_Short-answer chart tasks_:
________________________

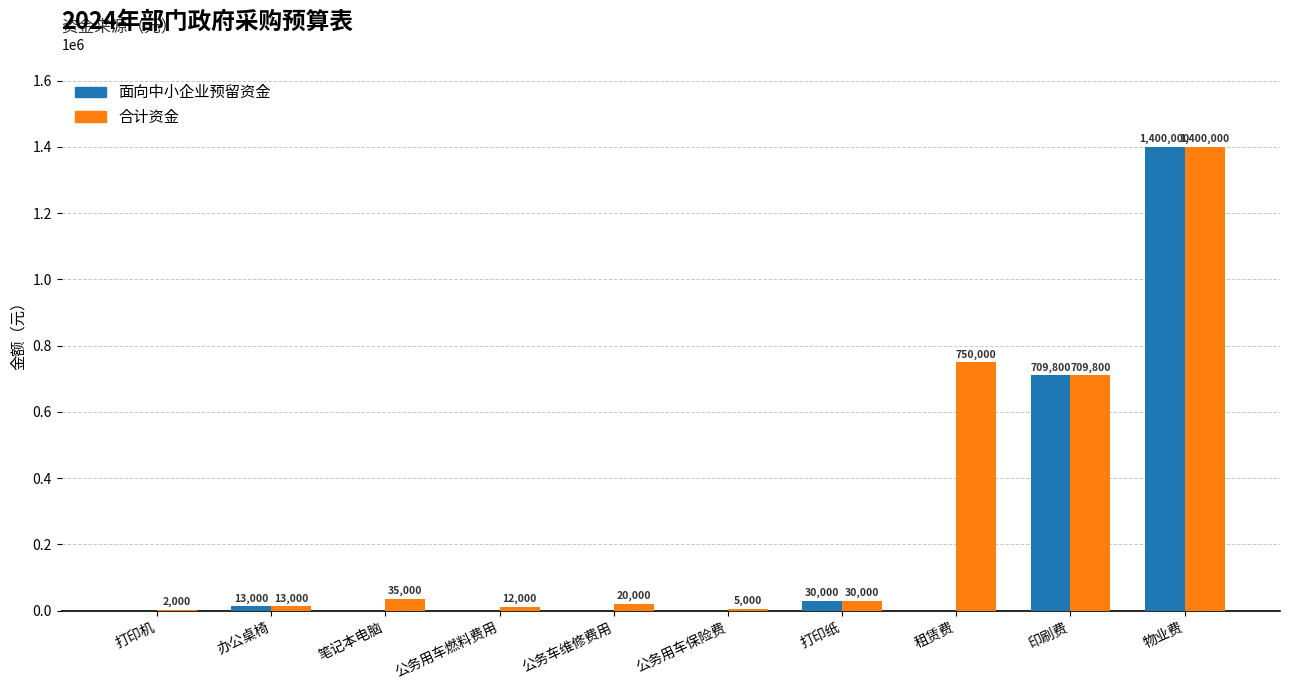

The 面向中小企业预留资金 series shows 0.0 at 笔记本电脑. True or false?

True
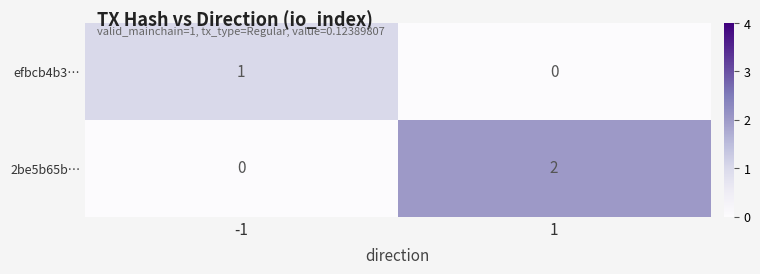

Reading right to left, transcribe all the data shown in this chart.

efbcb4b3…: 1=0	-1=1
2be5b65b…: 1=2	-1=0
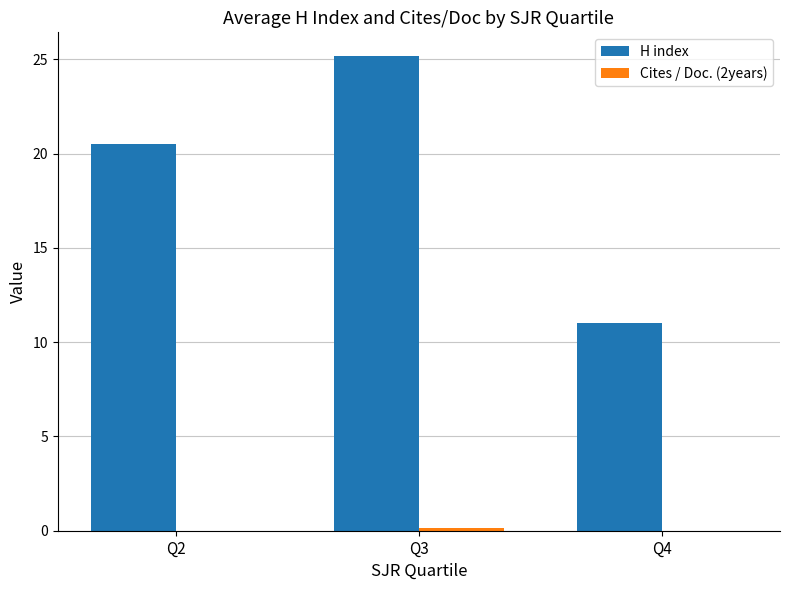

What is the sum of the H index values at Q4 and Q3?

36.2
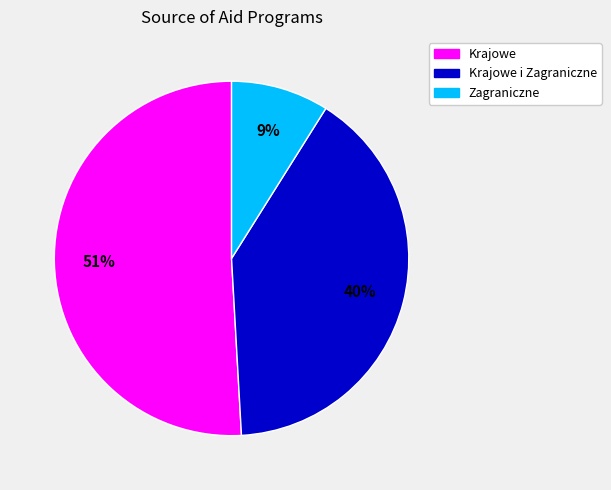

Is there a majority slice in this chart?

Yes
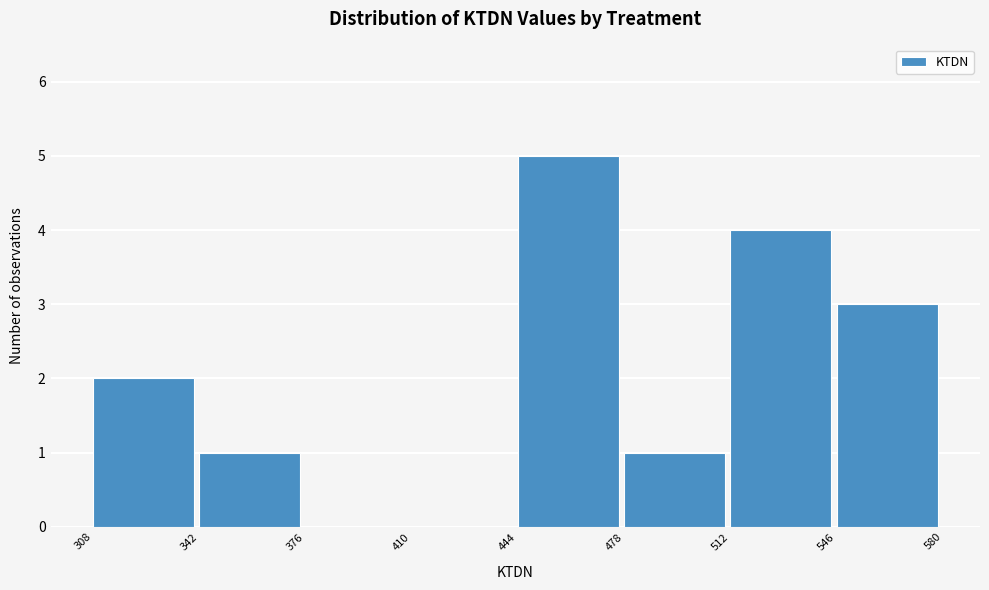

Which range on the x-axis has the tallest bar?

444 to 478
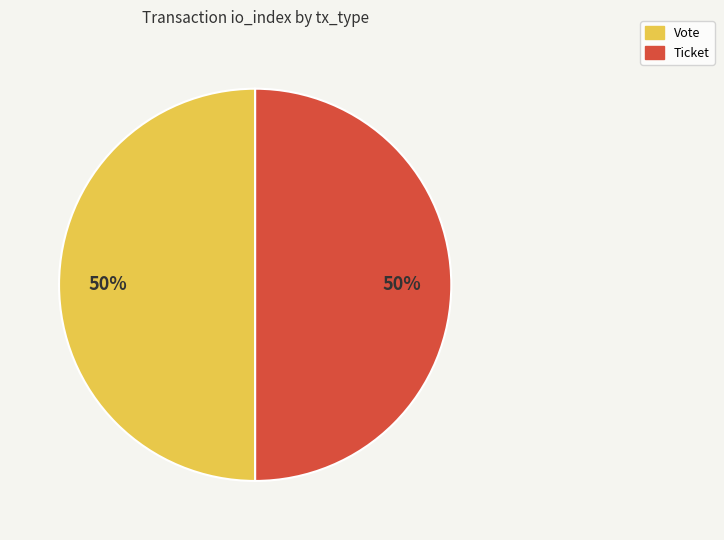

What percentage is the Vote slice, to the nearest percent?

50%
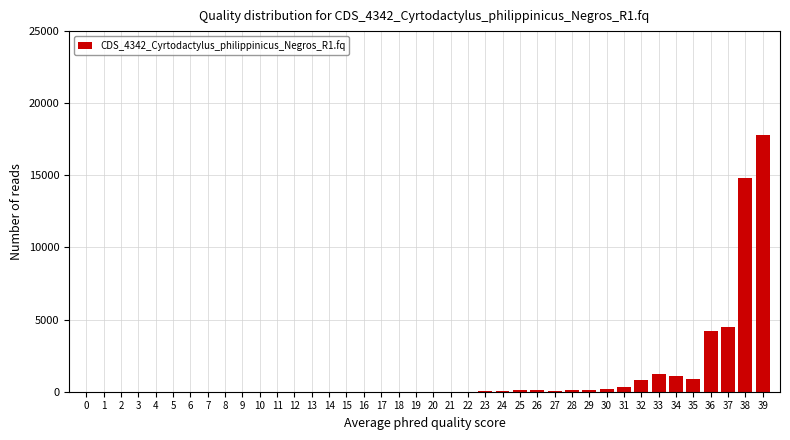

Is it true that the value at 19 is 5557?

False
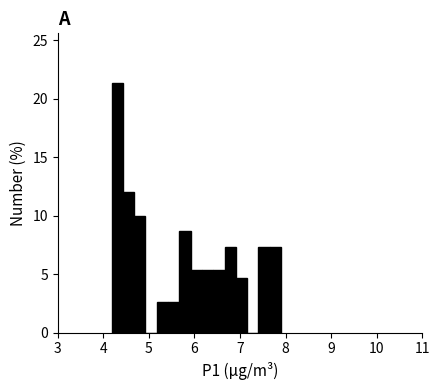

Around what value on the x-axis is the tallest bar? Give the approximate position of its centre, as read against the axis.

4.3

________________________

_TO-DO ITEM_: In the entries from the line with "What percentage is" through the end of the entries, replace "tallest bar" with "highest bar" and change nothing else. Write out only those lines, and leave out the pictures.

_RESPONSE TO THIS TASK_:
What percentage is the Vote slice, to the nearest percent?

50%

Is it true that the value at 19 is 5557?

False

Around what value on the x-axis is the highest bar? Give the approximate position of its centre, as read against the axis.

4.3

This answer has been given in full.